» Instruções de trabalho: Reescreva em forma de lista numerada as linhas que vão da que contém "Contactez-nous" até a última linha, incluindo as duas, sem as linhas em branco. Deixe as imagens fora da resposta.

___ Dados do exercício ___

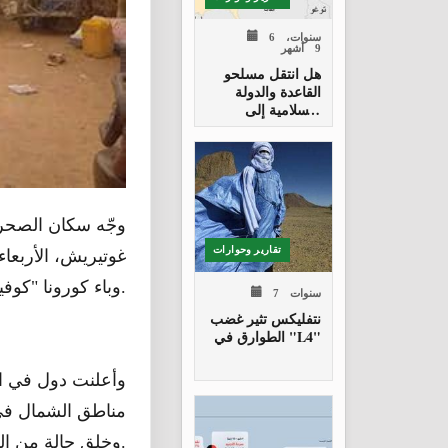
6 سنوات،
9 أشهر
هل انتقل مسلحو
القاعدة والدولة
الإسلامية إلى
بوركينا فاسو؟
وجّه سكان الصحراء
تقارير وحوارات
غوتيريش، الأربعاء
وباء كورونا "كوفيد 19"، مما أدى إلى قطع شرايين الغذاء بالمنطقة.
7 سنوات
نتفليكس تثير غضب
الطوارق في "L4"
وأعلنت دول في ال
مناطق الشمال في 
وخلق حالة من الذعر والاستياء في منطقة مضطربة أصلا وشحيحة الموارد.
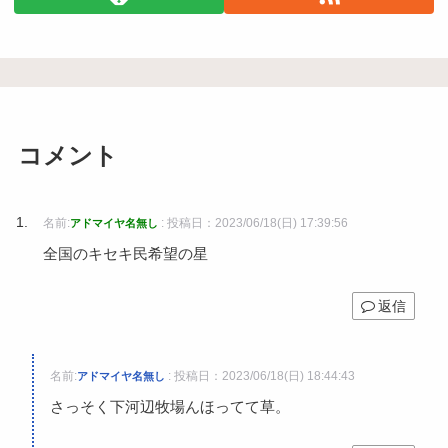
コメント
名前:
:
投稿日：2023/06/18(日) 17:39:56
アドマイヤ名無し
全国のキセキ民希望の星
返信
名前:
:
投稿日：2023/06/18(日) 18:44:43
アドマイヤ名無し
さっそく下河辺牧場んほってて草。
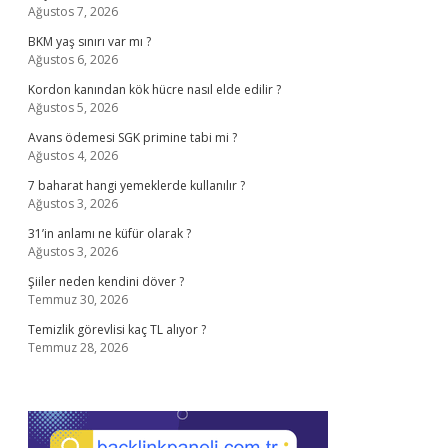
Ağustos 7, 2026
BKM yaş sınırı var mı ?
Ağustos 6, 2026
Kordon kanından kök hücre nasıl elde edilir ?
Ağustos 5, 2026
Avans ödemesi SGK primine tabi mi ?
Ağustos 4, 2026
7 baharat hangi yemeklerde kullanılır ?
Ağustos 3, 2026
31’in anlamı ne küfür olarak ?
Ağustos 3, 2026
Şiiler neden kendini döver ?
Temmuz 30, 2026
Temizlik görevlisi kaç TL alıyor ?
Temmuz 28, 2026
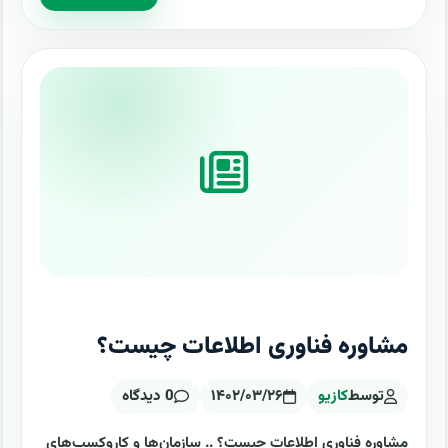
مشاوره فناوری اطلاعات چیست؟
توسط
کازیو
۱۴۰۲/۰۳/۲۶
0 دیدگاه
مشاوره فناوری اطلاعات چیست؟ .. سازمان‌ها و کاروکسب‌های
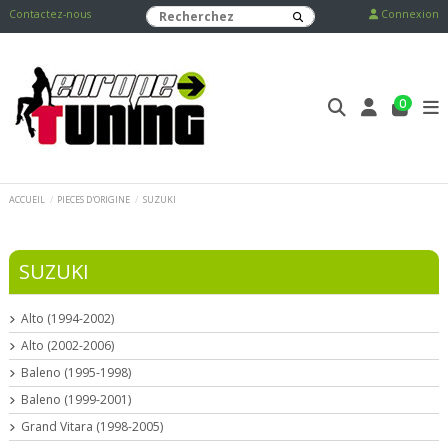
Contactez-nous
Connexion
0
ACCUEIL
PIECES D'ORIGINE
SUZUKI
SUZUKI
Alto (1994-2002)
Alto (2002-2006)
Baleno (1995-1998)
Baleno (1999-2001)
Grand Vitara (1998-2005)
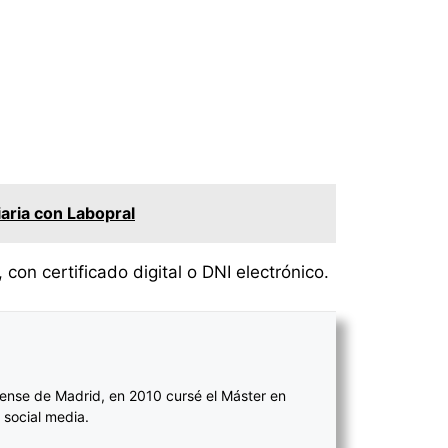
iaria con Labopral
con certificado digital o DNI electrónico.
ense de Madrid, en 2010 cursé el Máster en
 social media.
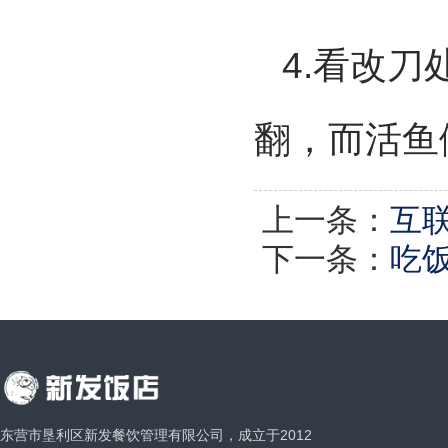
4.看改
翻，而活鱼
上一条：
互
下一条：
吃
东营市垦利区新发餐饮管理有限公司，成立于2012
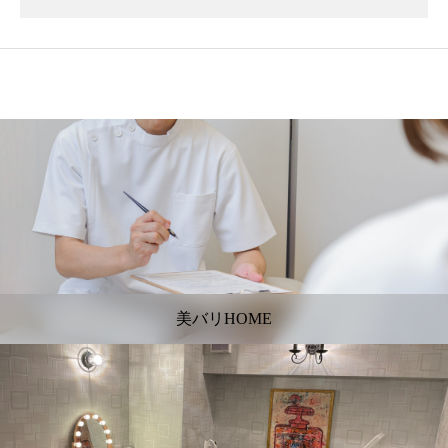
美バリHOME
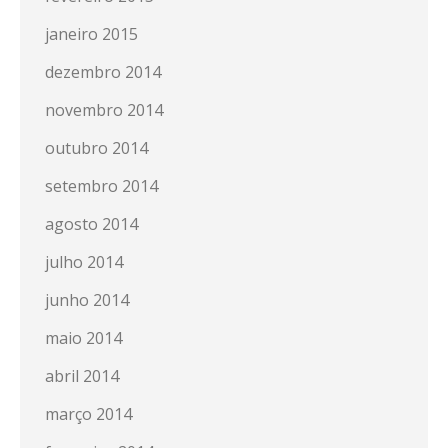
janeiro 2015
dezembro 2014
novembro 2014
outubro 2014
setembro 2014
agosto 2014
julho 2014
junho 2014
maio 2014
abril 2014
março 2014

___

» Resposta escrita:
1. Contactez-nous
2. Connexion
3. 0
4. ACCUEIL
5. PIECES D'ORIGINE
6. SUZUKI
7. SUZUKI
8. Alto (1994-2002)
9. Alto (2002-2006)
10. Baleno (1995-1998)
11. Baleno (1999-2001)
12. Grand Vitara (1998-2005)
13. iaria con Labopral
14. con certificado digital o DNI electrónico.
15. ense de Madrid, en 2010 cursé el Máster en
16.  social media.
17. 4.看改
18. 翻，而活鱼
19. 上一条：
20. 互
21. 下一条：
22. 吃
23. 东营市垦利区新发餐饮管理有限公司，成立于2012
24. 美バリHOME
25. janeiro 2015
26. dezembro 2014
27. novembro 2014
28. outubro 2014
29. setembro 2014
30. agosto 2014
31. julho 2014
32. junho 2014
33. maio 2014
34. abril 2014
35. março 2014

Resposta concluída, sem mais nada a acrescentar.